Dit voorbeeld zal uitvoeren:

Output
{ "name": "Sammy the Shark", "password": "fisharegreat", "createdAt": "2019-09-23T18:21:53.863846-04:00" }

We hebben de vorige voorbeelden aangepast, zodat het veld PreferredFish nu de struct-tag json:"preferredFish,omitempty" heeft. De aanwezigheid van de ,omitempty toevoeging zorgt ervoor dat de JSON-encoder dat veld overslaat, omdat we hebben besloten het niet in te stellen. Dit had de waarde null in de uitvoer van onze vorige voorbeelden.

Deze uitvoer ziet er veel beter uit, maar we drukken nog steeds het wachtwoord van de gebruiker af. Het encoding/json pakket biedt ons nog een manier om privévelden volledig te negeren.

Privévelden negeren

Sommige velden moeten worden geëxporteerd uit structs zodat andere pakketten correct kunnen communiceren met het type. De aard van deze velden kan echter gevoelig zijn, dus in deze omstandigheden willen we dat de JSON-encoder het veld volledig negeert, zelfs wanneer het is ingesteld.
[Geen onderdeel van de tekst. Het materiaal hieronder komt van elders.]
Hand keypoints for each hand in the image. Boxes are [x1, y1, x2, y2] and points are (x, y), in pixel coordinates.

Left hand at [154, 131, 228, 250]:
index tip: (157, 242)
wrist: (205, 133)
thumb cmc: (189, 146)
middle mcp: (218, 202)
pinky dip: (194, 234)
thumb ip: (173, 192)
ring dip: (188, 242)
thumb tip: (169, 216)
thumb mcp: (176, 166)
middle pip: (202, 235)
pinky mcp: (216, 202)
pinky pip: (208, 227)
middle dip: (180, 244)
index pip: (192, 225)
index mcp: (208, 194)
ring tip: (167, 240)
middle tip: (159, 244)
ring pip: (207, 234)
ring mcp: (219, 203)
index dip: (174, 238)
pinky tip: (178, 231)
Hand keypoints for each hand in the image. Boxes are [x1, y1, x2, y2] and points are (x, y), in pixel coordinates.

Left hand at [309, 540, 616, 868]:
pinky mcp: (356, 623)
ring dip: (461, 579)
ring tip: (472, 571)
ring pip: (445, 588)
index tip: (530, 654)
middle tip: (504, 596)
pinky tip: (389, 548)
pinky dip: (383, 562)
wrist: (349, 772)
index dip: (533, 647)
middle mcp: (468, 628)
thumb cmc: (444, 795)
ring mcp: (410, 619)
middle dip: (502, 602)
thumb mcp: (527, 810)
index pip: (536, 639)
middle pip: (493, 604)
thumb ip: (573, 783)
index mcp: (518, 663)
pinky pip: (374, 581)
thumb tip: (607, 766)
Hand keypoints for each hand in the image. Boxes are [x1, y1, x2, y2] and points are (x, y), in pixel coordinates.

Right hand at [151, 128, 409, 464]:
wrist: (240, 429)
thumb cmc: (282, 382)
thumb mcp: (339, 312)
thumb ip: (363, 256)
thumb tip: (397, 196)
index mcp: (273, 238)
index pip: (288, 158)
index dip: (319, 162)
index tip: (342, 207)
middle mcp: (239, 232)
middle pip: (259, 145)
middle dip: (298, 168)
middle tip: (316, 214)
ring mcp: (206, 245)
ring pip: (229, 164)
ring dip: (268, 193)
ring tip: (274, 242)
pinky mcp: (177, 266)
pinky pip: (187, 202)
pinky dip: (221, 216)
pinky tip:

Dit wordt gedaan door de speciale waarde - te gebruiken als de waarde-argument voor een json: struct-tag.

Dit voorbeeld lost het probleem op van het blootstellen van het wachtwoord van de gebruiker.

package main

import (
	"encoding/json"
	"fmt"
	"log"
	"os"
	"time"
)

type User struct {
	Name      string    `json:"name"`
	Password  string    `json:"-"`
	CreatedAt time.Time `json:"createdAt"`
}

func main() {
	u := &User{
		Name:      "Sammy the Shark",
		Password:  "fisharegreat",
		CreatedAt: time.Now(),
	}

	out, err := json.MarshalIndent(u, "", "  ")
	if err != nil {
		log.Println(err)
		os.Exit(1)
	}

	fmt.Println(string(out))
}

Wanneer je dit voorbeeld uitvoert, zie je deze uitvoer:

Output
{ "name": "Sammy the Shark", "createdAt": "2019-09-23T16:08:21.124481-04:00" }

Het enige wat we hebben veranderd in dit voorbeeld ten opzichte van eerdere voorbeelden is dat het wachtwoordveld nu de speciale waarde "-" gebruikt voor zijn json: struct-tag. In de uitvoer van dit voorbeeld is te zien dat het veld wachtwoord niet langer aanwezig is.

Deze functies van het encoding/json-pakket — ,omitempty, "-", en andere opties — zijn geen standaarden. Wat een pakket besluit te doen met waarden van een struct-tag hangt af van de implementatie ervan. Omdat het encoding/json-pakket deel uitmaakt van de standaardbibliotheek, hebben andere pakketten deze functies ook op dezelfde manier geïmplementeerd als een kwestie van conventie. Het is echter belangrijk om de documentatie voor elk externe pakket dat struct-tags gebruikt door te lezen om te leren wat wordt ondersteund en wat niet.

Conclusie

Struct tags bieden een krachtig middel om de functionaliteit van code die werkt met je structuren uit te breiden. Veel standaardbibliotheken en externe pakketten bieden manieren om hun werking aan te passen door het gebruik van struct tags. Het effectief gebruiken ervan in je code biedt zowel deze aanpasbaarheid als beknopt documenteert hoe deze velden worden gebruikt voor toekomstige ontwikkelaars.